Revisting Capital Account Convertibility in the Aftermath of the Currency Crisis
Neil Dias Karunaratne
University of Queensland - School of Economics
Review of International Trade and Development Intereconomics, September/October 2001
The paper analyses the causes of the Asian Financial Crisis 1977/79. The increase in cross-border capital mobility and the issues of regulating sequencing of trade liberating and capital account convertiblity are also discussed. A typology of generation-models of currency crises is analyzed. It is argued that the Asian Financial Crisis was not the result of profiligate fiscal policies inconsistent with the currency peg as postulated in the First-Generation Models. Nor was the Asian Financial Crisis due to self-fulfilling expectations converting a (no bank-run) equilibrium to a sudden bank-run disequilibrium causing the collapse of the currency peg as subsumed in the Second -Generation Models. But it was due moral hazard behavior of lenders operating under implicit government guarantees that resulted in lending to risky projects.
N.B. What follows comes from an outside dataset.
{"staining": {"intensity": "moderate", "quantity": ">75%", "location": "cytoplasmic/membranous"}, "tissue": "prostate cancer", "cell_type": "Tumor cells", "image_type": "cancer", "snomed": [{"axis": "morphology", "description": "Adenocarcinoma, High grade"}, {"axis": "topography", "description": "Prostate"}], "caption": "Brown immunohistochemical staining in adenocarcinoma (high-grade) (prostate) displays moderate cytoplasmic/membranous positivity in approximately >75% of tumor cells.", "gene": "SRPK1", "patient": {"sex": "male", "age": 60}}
Sudden exogenous shocks resulted in herd and panic behavior causing foreign lenders to recall of short-term capital, thereby converting a liquidity crisis into insolvency crisis as postulated by the Third-Generation Models. The case for revamping the domestic banking and financial structure and the International Financial Architecture to mitigate the recurrence of global finacial crises is also debated in the paper.
Number of Pages in PDF File: 8
Keywords: capital account convertibility, Asian financial crisis, typology of currency crisis models, prudential bank regulation, reshaping the international financial architecture.